A Phase Ib Study to Evaluate the Safety and Efficacy of Nivolumab in Combination with R-CHOP in High-Risk DLBCL

Introduction

Chemoimmunotherapy with R-CHOP is an established standard of care for diffuse large B-cell lymphoma (DLBCL) but is not curative in all patients (pts). Approximately 20% of DLBCL have aberrations involving the PD-L1/PD-L2 locus. This justifies the investigation of PD-1 checkpoint inhibitors in pts with DLBCL. This Phase 1b study was conducted to determine the maximum tolerated dose (MTD) for nivolumab in combination with R-CHOP in pts with DLBCL and to evaluate the preliminary efficacy of the regimen.

Methods

Patients with newly diagnosed de novo DLBCL or transformed low-grade lymphoma (tLL) were enrolled from 2019-2022. Treatment comprised a lead-in phase (LIP) with nivolumab 240 mg x 1 followed 2 weeks later by combination nivolumab-R-CHOP given every 3 weeks for 6 cycles. For combination therapy, nivolumab was administered on Day 1 followed by R-CHOP on Days 1-5 (Days 2-6 for Cycle 1). To establish MTD with Phase 1, nivolumab dosing followed a modified 3+3 dose escalation, starting with 1 mg/kg (dose level 1), escalating to 240 mg (dose level 2). MTD was administered for the Phase Ib portion of the study. Primary endpoints were determination of MTD and rate of complete metabolic response (CMR) by PET/CT using Lugano 2014 as best response by completion of 6 cycles of combination therapy (EOT). Correlations of immune subsets with durability of response and toxicity were exploratory.

Results

Thirty-three patients were enrolled, of which 25 and 22 pts were evaluable for toxicity and efficacy, respectively. The majority were men (n=21, 64%), White (n=26, 79%) with ECOG performance status of 0-1 (n=30, 91%). Twenty-seven (82%) had advanced stage and/or intermediate/high risk IPI score and 20 (65%) had germinal center subtype. Fifteen (45%) and 16 (48.5%) had tLL (2 with prior therapy for LL prior to transformation) and MYC aberrancy (13 with gains; 2 with single-hit and 1 with double-hit rearrangements), respectively.
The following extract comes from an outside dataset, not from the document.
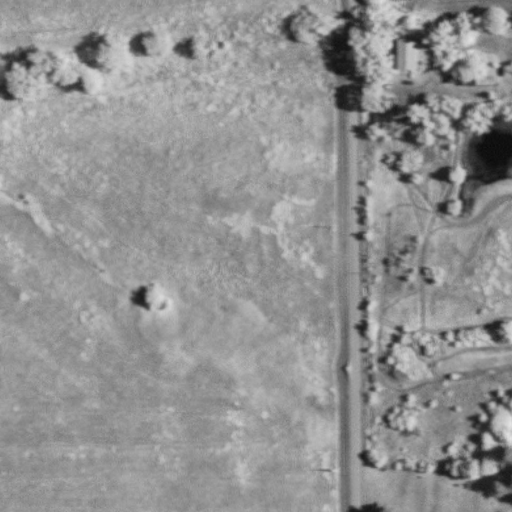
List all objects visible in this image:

A dose of 240 mg of nivolumab was established as MTD. Twenty of 22 (91%) achieved CMR and 2 partial metabolic response (PMR) by EOT with overall response in 100%. One pt died from COVID-19 after 4 cycles but was in CMR on interim imaging. With median follow-up of 12 months (mo), 4 pts had progression. Both pts with PMR by EOT have not relapsed. Estimated 18-mo OS & PFS were 95.4% & 71.6%, respectively. Correlation of PFS with PD-L1 expression is underway.

Most common therapy-related adverse events (TRAEs) attributed to nivolumab-R-CHOP were fatigue in 22 (88%), HTN in 21 (84%), lymphopenia in 21 (84%), and neutropenia in 18 (72%). High-grade (grade 3/4) neutropenia occurred in 15 (60%) with growth factor use per discretion of treating physician. Fifteen (60%) pts had infections, 47% high-grade.

Immunotoxicities (IT) were the most common TRAEs attributed to nivolumab in 18 pts (72%), including thyroiditis (n=5, 20%), dermatitis (n=4, 16%), hepatitis (n=3, 12%), and infusion reactions (n=3, 12%). Most common high-grade IT: 1 case each of colitis, hepatitis, myocarditis (discontinued nivolumab), and dermatitis (discontinued nivolumab).

For biologic correlates (Figures 1 & 2): non-progressors (NP) were enriched for T regulatory cell (e.g., IFN-γ producing CD4+Foxp3+ phenotype) fragility while progressors (PD) were enriched for exhausted T cell immunophenotype (CD4+PD-1+CD39+) prior to both LIP and initiation of combination therapy (C1D1). Furthermore, exhausted-like T cell levels were significantly reduced at C1D1 in comparison to LIP in NP but not PD. Toxicities correlated to less exhausted-like effector T cell phenotype, decreased CD4+ naïve and central memory T cells, and increased circulating B cells and myeloid-derived suppressor cells.

Conclusions

This study demonstrates promising efficacy of frontline combination nivolumab-R-CHOP for high-risk DLBCL including pts with intermediate/high risk IPI, tLL, and MYC aberrancy. While limited by small sample size, this regimen resulted in response, PFS, and OS rates above historical rates reported in high-risk pts and provides basis for further evaluation of nivolumab-based therapies in such pts. We found correlations between progression, toxicity and specific immune subset populations. Attention to these biologic correlates as predictors of durable response and toxicity may allow for better patient selection to optimize benefits of therapeutic effect and risks of increased toxicity with nivolumab-based therapies in DLBCL.